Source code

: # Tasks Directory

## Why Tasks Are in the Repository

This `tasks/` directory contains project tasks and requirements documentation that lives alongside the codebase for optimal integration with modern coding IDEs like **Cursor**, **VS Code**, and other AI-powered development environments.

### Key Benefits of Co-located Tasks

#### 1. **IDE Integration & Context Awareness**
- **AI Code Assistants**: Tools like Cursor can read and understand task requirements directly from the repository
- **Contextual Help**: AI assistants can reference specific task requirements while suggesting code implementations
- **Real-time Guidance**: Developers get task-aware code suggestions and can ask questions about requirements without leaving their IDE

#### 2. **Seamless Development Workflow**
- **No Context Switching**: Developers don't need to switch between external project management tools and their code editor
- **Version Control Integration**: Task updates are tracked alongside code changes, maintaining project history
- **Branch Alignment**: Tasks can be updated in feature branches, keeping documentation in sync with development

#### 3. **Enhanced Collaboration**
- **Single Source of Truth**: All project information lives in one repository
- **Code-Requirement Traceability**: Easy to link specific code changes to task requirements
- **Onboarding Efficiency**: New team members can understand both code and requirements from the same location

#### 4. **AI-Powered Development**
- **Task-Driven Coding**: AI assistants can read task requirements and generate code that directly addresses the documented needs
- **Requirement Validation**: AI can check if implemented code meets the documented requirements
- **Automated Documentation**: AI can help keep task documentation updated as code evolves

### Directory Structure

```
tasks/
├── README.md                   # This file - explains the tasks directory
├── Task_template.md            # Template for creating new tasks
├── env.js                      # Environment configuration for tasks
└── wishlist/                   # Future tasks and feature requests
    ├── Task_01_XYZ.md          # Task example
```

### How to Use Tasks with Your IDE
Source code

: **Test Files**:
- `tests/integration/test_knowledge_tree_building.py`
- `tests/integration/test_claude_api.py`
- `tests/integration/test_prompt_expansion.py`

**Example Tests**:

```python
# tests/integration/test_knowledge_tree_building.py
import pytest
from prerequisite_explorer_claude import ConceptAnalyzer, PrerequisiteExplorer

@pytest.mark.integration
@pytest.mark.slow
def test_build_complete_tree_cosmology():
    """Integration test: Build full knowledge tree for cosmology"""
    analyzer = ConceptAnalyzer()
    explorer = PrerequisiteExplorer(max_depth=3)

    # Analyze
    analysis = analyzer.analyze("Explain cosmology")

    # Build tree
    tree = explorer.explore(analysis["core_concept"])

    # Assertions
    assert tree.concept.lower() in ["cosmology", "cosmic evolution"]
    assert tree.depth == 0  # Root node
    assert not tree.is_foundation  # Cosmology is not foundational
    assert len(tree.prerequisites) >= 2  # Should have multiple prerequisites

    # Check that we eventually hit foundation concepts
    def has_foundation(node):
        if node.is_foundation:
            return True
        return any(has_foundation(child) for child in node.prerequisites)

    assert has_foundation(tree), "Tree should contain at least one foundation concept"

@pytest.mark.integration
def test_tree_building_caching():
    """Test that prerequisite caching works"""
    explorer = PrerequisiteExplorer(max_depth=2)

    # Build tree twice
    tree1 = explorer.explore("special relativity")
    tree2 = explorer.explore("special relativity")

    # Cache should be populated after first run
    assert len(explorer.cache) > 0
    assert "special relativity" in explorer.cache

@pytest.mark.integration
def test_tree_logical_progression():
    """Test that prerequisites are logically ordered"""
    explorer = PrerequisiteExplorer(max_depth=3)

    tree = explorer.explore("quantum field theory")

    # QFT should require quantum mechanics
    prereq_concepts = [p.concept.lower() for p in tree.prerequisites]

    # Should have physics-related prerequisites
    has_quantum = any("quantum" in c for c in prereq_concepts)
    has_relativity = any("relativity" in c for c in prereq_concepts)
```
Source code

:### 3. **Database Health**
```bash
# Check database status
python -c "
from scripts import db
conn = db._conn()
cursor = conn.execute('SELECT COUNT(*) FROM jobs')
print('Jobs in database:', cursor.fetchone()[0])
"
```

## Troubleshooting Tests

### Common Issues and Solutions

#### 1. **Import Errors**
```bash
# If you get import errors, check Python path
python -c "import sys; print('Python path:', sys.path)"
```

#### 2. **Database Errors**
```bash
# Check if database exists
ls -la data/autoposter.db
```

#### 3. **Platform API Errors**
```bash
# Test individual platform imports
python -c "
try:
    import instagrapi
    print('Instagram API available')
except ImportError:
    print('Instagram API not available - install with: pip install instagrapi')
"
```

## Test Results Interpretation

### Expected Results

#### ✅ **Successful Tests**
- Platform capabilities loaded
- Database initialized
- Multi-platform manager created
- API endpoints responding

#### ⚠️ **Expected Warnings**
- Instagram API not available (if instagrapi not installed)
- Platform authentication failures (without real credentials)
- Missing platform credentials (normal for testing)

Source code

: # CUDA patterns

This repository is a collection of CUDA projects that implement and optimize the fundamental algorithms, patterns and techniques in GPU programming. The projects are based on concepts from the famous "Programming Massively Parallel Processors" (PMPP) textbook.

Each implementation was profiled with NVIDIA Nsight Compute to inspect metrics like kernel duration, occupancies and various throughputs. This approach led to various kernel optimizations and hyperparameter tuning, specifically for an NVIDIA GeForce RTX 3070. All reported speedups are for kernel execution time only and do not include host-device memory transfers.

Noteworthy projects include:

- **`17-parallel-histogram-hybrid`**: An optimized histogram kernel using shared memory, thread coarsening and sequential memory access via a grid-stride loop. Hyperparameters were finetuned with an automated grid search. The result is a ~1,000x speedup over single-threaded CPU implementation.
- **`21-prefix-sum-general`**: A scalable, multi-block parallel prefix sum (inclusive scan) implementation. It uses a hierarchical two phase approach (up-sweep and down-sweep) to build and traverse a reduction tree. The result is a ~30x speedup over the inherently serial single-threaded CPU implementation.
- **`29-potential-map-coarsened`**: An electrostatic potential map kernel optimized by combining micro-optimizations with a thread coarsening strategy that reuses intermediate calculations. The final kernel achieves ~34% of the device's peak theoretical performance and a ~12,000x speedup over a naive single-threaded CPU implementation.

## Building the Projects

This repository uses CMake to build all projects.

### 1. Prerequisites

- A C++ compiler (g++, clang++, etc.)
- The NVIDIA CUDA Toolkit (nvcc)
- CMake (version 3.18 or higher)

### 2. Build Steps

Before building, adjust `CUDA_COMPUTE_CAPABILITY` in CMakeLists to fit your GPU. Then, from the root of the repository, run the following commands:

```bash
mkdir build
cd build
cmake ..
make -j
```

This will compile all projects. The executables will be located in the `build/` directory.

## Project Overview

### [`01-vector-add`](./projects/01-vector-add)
---
#### [YOUR INSTRUCTIONS]
From the data above, gather every line that includes the word "changes".

#### [OUTPUT OF THE EXERCISE]
- **Version Control Integration**: Task updates are tracked alongside code changes, maintaining project history
- **Code-Requirement Traceability**: Easy to link specific code changes to task requirements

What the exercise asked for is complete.